Disclaimer: Even though this introduction will be basic, and I mean as basic as it can get. You'll still need some knowledge on matrix operations, basic algebra and calculus to get through some of the explanations.
Imagine you want to sell your car, let's say it is a Prius 2007 with 20,000 miles. It is in a very good condition and you would like to do a survey of how much does your car costs in the market. You definitively want to get, as a seller, the best price for it.
So, how do you price a car? If you know nothing about cars (like me), you can go to someone that has a better idea, in our case, it is the internet.
We can see that the price is set by things, like the age, the maker, the mileage, the overall condition, etc. We will call this things "features". So a set of features is basically the characteristics of our car or any object.

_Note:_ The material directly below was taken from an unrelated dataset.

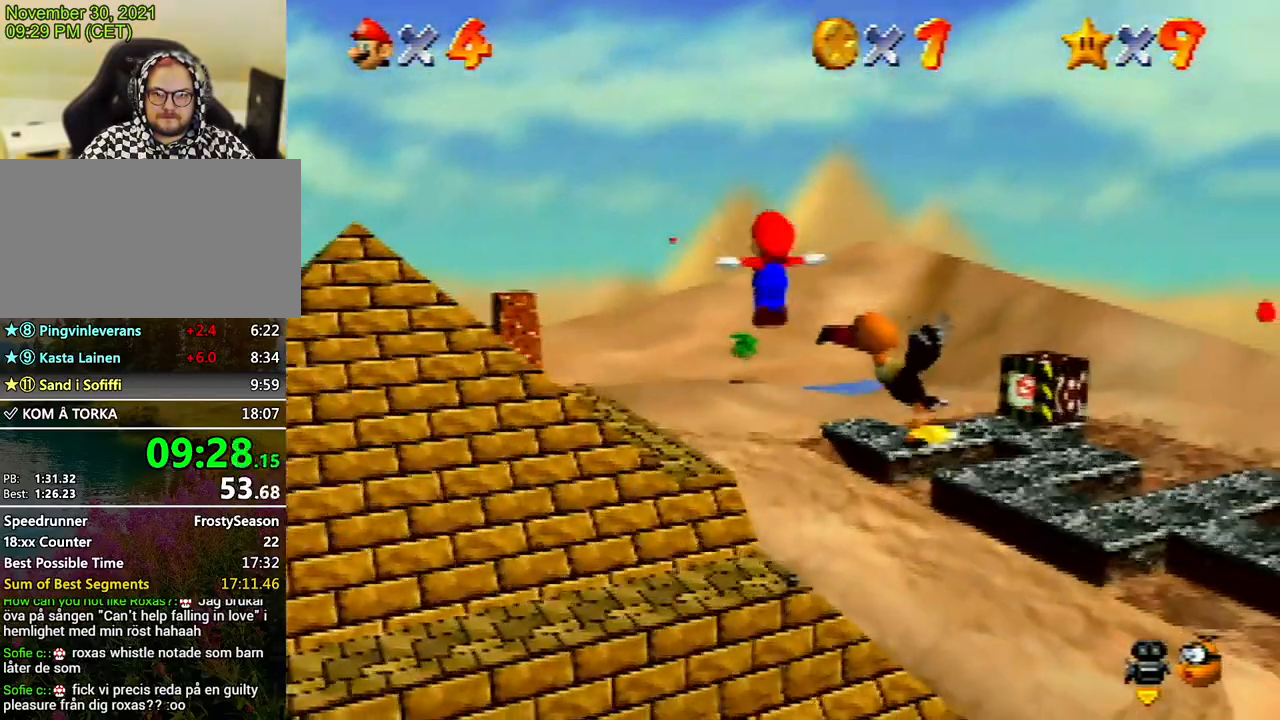
{"buttons": [], "left_stick": "up", "events": [[67, "A", "down"], [133, "A", "up"], [267, "A", "down"], [300, "A", "up"], [400, "A", "down"], [433, "A", "up"]]}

So which features to choose? For the sake of simplicity let's choose year and mileage. It's important to notice that there are whole researches around how to choose features, but we are first learners here, so we do not care about that. It is important to know, however, that having many features is not always better than having few features.
Now, that you have chosen a set of features, how do you compare one car to another? We now go and look for data. For car comparison, we can go to different web sites where you can see different combinations of these features for different cars. Your local newspaper's classifieds or craiglist.
Let's create a mock data set of 5 cars using only 2 features, age and mileage. All of them are Prius:
$year=(2007,2005,2006,2007,2010)$
$mileage=(50000, 60000,54000,40000,20000)$
$price=(12000,9700,10500,13000,20000)$
It is intuitive to think that the price of our car will be directly related to age and mileage. A low mileage and a recent year increases the price, while an old car with a high mileage has a lower price. So there should be an abstract way to write this relation.
To model this kind of data, we use linear regression, which states that a variable is the resutl of a linear combination of other variables. That is, our price actually obeys to some combination of mileage and year.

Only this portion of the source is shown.